UAV-Assisted Joint Data Collection and Wireless Power Transfer for Batteryless Sensor Networks

TL;DR

This paper proposes a UAV-assisted system for joint data collection and wireless power transfer to batteryless sensors, using deep reinforcement learning to optimize UAV trajectory and power for improved data volume and energy efficiency.

Contribution

It introduces a novel DRL-based optimization framework for UAV-assisted WPT and data collection in batteryless sensor networks, addressing non-convexity and dynamic environmental challenges.

Findings

Outperforms benchmark schemes in data collection volume

Achieves higher fairness among sensors

Reduces UAV energy consumption

Abstract

The development of wireless power transfer (WPT) and Internet of Things (IoT) offers significant potential but faces challenges such as limited energy supply, dynamic environmental changes, and unstable transmission links.

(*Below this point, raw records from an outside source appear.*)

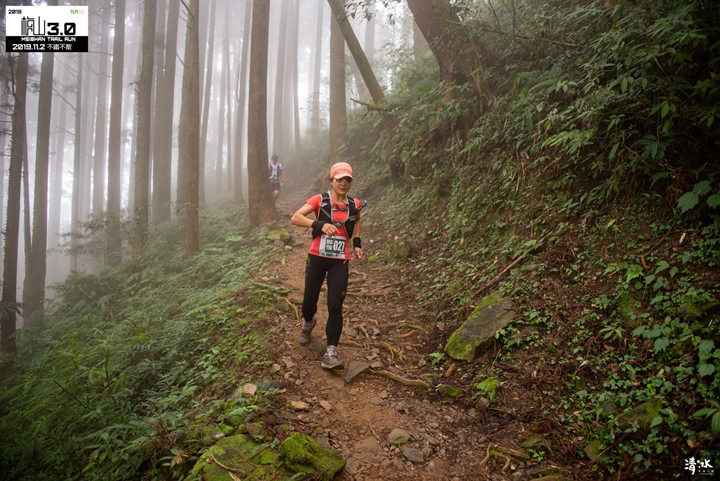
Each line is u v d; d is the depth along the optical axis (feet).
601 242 12.49
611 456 7.86
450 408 10.33
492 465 8.36
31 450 10.61
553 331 11.41
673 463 7.17
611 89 13.32
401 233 24.17
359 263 22.65
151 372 12.87
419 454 8.66
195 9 27.20
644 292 10.44
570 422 8.96
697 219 10.68
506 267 14.47
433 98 25.34
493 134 19.19
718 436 7.09
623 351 9.83
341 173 11.43
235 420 9.12
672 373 8.65
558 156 15.11
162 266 29.68
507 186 17.10
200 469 7.79
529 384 10.25
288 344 13.42
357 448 8.89
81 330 23.32
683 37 9.71
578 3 17.58
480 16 22.85
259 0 29.48
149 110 43.27
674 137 11.50
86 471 9.13
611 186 12.65
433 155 25.17
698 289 9.48
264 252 24.82
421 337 14.15
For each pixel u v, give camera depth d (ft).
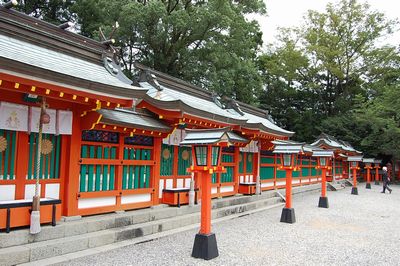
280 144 41.93
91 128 26.66
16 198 23.36
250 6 82.17
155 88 37.14
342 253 26.63
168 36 70.38
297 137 134.21
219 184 45.55
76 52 28.07
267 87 139.44
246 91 84.48
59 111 25.52
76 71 24.36
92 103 24.43
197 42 77.10
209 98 49.42
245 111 59.93
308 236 32.40
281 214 42.42
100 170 29.40
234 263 22.98
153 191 34.32
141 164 33.06
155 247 25.88
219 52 71.87
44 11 85.25
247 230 34.32
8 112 22.52
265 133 50.90
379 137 106.01
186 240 28.32
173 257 23.54
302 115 135.23
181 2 81.35
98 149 29.09
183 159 39.70
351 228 37.14
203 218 24.02
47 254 21.54
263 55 138.82
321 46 126.41
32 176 24.54
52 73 19.81
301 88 141.08
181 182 39.11
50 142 25.64
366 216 45.70
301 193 74.33
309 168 87.04
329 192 80.33
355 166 76.84
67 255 22.36
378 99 109.81
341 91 137.28
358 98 115.24
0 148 22.57
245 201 48.52
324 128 126.21
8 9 24.41
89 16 77.15
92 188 28.60
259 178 54.60
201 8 67.00
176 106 32.12
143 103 34.35
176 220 32.60
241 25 73.77
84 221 25.79
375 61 125.29
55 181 25.88
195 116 35.12
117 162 30.55
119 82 27.20
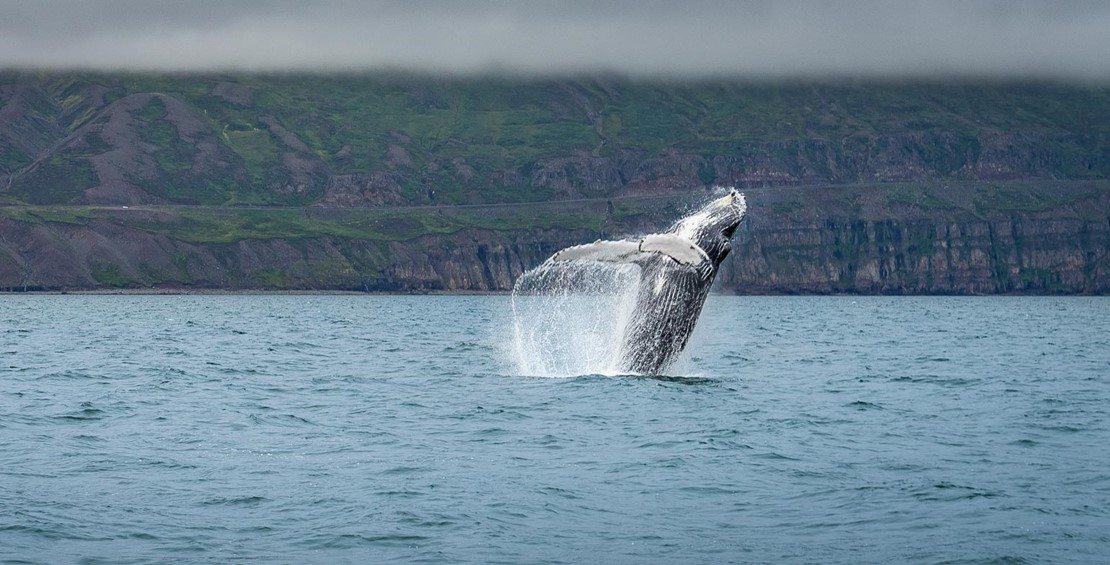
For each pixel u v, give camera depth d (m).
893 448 106.56
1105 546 73.88
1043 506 83.69
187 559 70.50
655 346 129.00
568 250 110.88
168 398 140.88
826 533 77.19
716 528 78.44
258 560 70.50
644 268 128.88
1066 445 109.00
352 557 71.38
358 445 106.19
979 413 131.38
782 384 159.50
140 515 79.56
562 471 95.00
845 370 189.75
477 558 71.44
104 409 129.50
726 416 122.19
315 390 150.75
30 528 75.50
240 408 131.50
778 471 95.62
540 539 75.44
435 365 190.88
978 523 79.25
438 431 113.56
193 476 91.88
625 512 82.19
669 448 104.75
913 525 79.00
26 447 103.56
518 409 125.69
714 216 119.19
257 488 87.88
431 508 82.25
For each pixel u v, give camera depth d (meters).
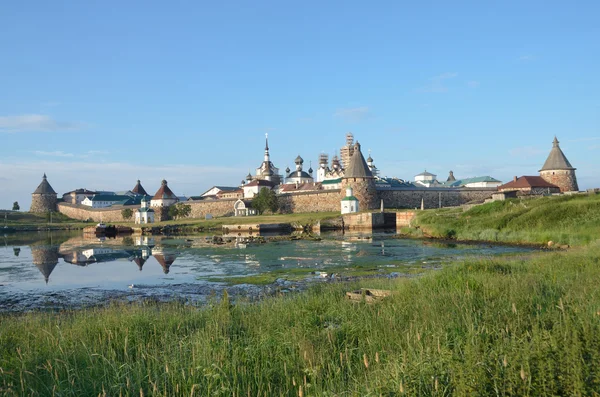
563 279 15.67
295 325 11.73
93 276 33.44
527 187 108.25
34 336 12.10
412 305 12.62
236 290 25.47
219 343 10.12
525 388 5.97
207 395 7.62
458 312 10.99
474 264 19.95
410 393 6.50
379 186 123.94
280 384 8.13
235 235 81.81
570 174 111.00
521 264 21.62
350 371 8.31
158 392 7.57
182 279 30.83
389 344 9.35
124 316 13.79
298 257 42.09
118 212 148.50
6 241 80.75
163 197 141.75
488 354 7.19
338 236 70.19
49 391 8.02
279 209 126.19
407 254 42.19
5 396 7.57
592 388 5.79
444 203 118.69
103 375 8.52
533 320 9.33
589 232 43.84
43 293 26.47
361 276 28.97
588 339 7.06
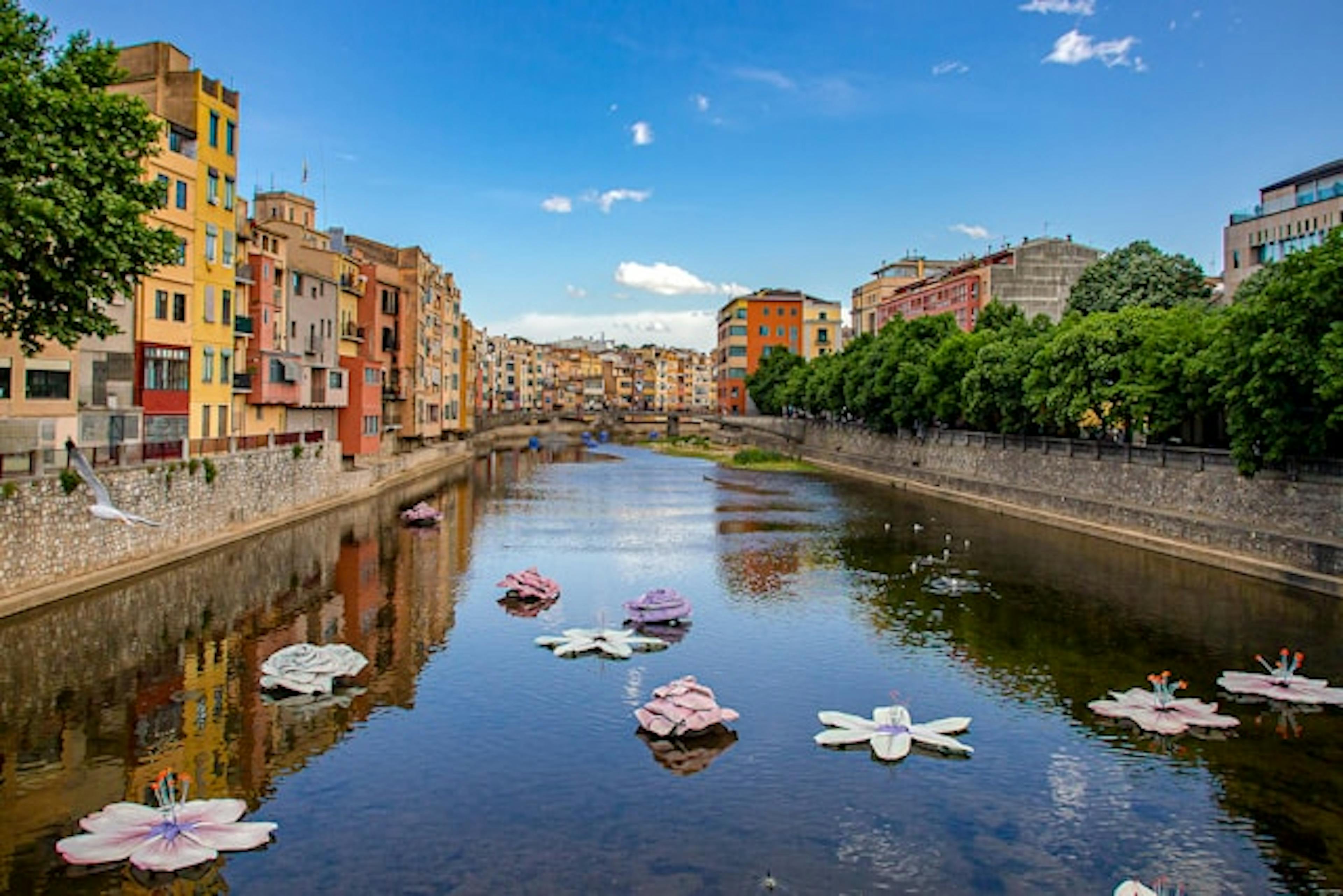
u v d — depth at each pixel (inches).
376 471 3134.8
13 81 1085.1
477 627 1405.0
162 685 1096.8
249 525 2079.2
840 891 700.0
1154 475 2246.6
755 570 1866.4
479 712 1050.1
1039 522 2559.1
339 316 3029.0
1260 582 1711.4
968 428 3550.7
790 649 1314.0
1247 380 1801.2
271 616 1409.9
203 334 2143.2
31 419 1670.8
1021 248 4552.2
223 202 2224.4
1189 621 1450.5
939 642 1346.0
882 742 959.0
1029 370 2807.6
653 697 1106.1
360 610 1486.2
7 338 1294.3
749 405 7662.4
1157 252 3518.7
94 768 879.1
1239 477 1947.6
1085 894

This paper presents an unmanned aerial vehicle (UAV)-assisted data collection and WPT scheme to support batteryless sensor (BLS) networks in remote areas. In this system, BLSs harvest energy from the UAV and utilize the harvested energy to transmit the collected data back to the UAV. The goal is to maximize the collected data volume and fairness index while minimizing the UAV energy consumption. To achieve these objectives, an optimization problem is formulated to jointly optimize the transmit power and UAV trajectory. Due to the non-convexity and dynamic nature of the problem, a deep reinforcement learning (DRL)-based algorithm is proposed to solve the problem. Specifically, this algorithm integrates prioritized experience replay and the performer module to enhance system stability and accelerate convergence. Simulation results demonstrate that the proposed approach consistently outperforms benchmark schemes in terms of collected data volume, fairness, and UAV energy consumption.